Hi Im trying to init my buttons state (setState) from a String that give you the key of the button(botones);

var stateButton = "button1-0"

enter image description here

Actual State:

enter image description here

I don't now how write on react state the "state.botones[stateButton]: true" syntax

Upvotes: 0

Views: 60

Answers (4)

Khabir
Khabir

Reputation: 5854

Hi you should not mutate state object.
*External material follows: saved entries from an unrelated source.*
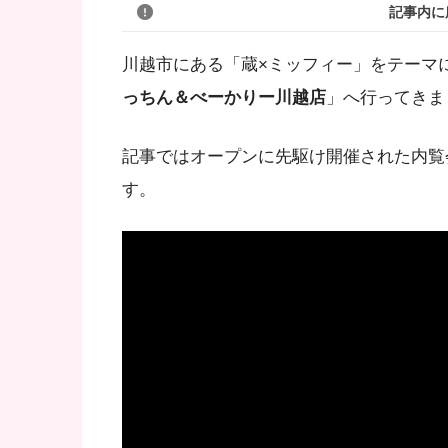
記事内に
川越市にある「蔵×ミッフィー」をテーマ
っちん＆べーかりー川越店
」へ行ってきま
記事ではオープンに先駆け開催された内覧
す。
Instead you should use setState with prevState like

constructor(props){
   super(props);
   this.state = {
      user: {}
   }
}

this.setState((prevState) => {
     const updatedUser = {...prevState.user, [target.name]: target.value};
     return { user: updatedUser }; 
   }, () => this.doSomething(this.state.user);
);

Source

Upvotes: 0

Zain Zafar
Zain Zafar

Reputation: 936

this.setState({
 ...this.state
  botones: {
     ...this.state.botones, 
    [stateButton]: true
}});

I believe this should work

Upvotes: 0

cbr
cbr

Reputation: 13642

You'll want to make a copy of the botones object with, for example, spread:

setState({
  ...state,
  botones: {
    ...state.botones,
    [stateButton]: true
  }
})

If you're using a class component instead of a useState hook, you only need to specify botones as React will merge the state keys:

this.setState({
  botones: {
    ...this.state.botones,
    [stateButton]: true
  }
})

Upvotes: 3

Pablo CG
Pablo CG

Reputation: 816

You shouldn't modify the state object, because it must be treated as immutable. What you need to do is to define a new object containing the same content of the existing one, but changing only that button value.

Check: https://reactjs.org/docs/react-component.html#state

Never mutate this.state directly, as calling setState() afterwards may replace the mutation you made. Treat this.state as if it were immutable.